Work to be completed
Rewrite the text of every record below, substituting "Reviews" for "Testimonials" and leaving everything else as it is. Leave the pictures out of your answer.

== Data to use

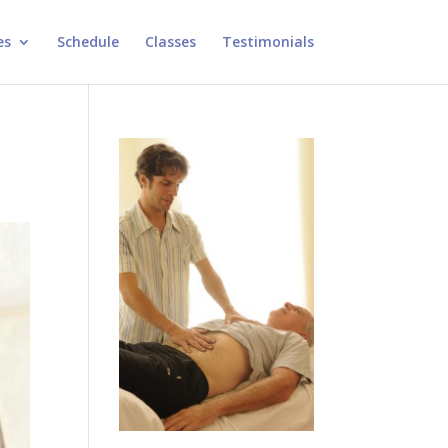
es
Schedule
Classes
Testimonials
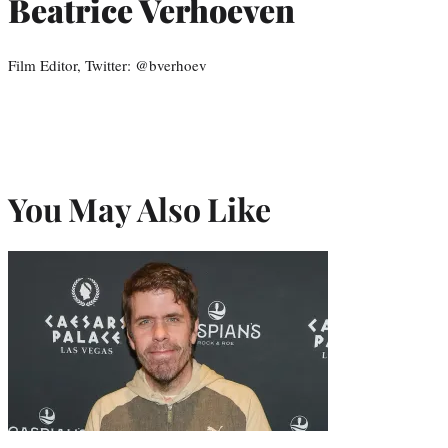
Beatrice Verhoeven
Film Editor, Twitter: @bverhoev
You May Also Like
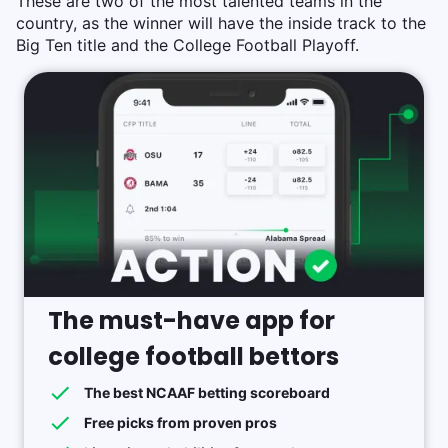
These are two of the most talented teams in the
country, as the winner will have the inside track to the
Big Ten title and the College Football Playoff.
The must-have app for
college football bettors
The best NCAAF betting scoreboard
Free picks from proven pros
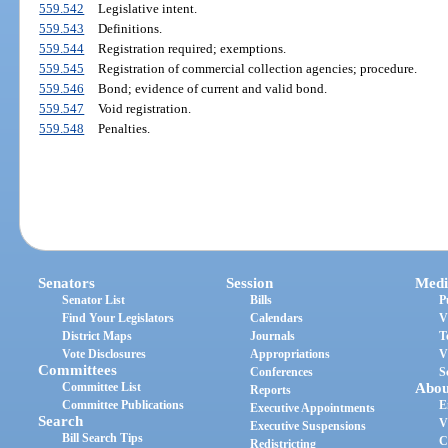
559.542
Legislative intent.
559.543
Definitions.
559.544
Registration required; exemptions.
559.545
Registration of commercial collection agencies; procedure.
559.546
Bond; evidence of current and valid bond.
559.547
Void registration.
559.548
Penalties.
Senators
Session
Medi
Senator List
Bills
P
Find Your Legislators
Calendars
V
District Maps
Journals
T
Vote Disclosures
Appropriations
V
Committees
Conferences
S
Committee List
Abou
Reports
Committee Publications
E
Executive Appointments
Search
V
Executive Suspensions
Bill Search Tips
C
Redistricting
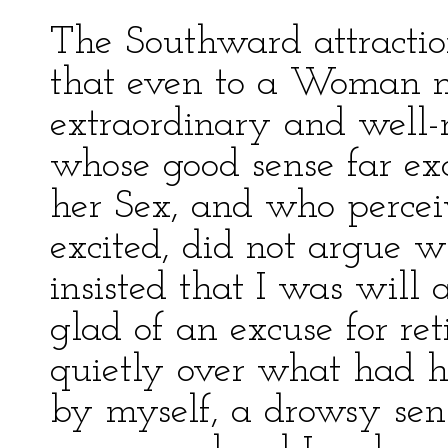
The Southward attraction
that even to a Woman m
extraordinary and well-
whose good sense far exc
her Sex, and who percei
excited, did not argue w
insisted that I was will 
glad of an excuse for re
quietly over what had 
by myself, a drowsy sens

====

Your response
es
Schedule
Classes
Reviews
Beatrice Verhoeven
Film Editor, Twitter: @bverhoev
You May Also Like
These are two of the most talented teams in the
country, as the winner will have the inside track to the
Big Ten title and the College Football Playoff.
The must-have app for
college football bettors
The best NCAAF betting scoreboard
Free picks from proven pros
559.542
Legislative intent.
559.543
Definitions.
559.544
Registration required; exemptions.
559.545
Registration of commercial collection agencies; procedure.
559.546
Bond; evidence of current and valid bond.
559.547
Void registration.
559.548
Penalties.
Senators
Session
Medi
Senator List
Bills
P
Find Your Legislators
Calendars
V
District Maps
Journals
T
Vote Disclosures
Appropriations
V
Committees
Conferences
S
Committee List
Abou
Reports
Committee Publications
E
Executive Appointments
Search
V
Executive Suspensions
Bill Search Tips
C
Redistricting
The Southward attraction
that even to a Woman m
extraordinary and well-
whose good sense far exc
her Sex, and who percei
excited, did not argue w
insisted that I was will 
glad of an excuse for re
quietly over what had 
by myself, a drowsy sens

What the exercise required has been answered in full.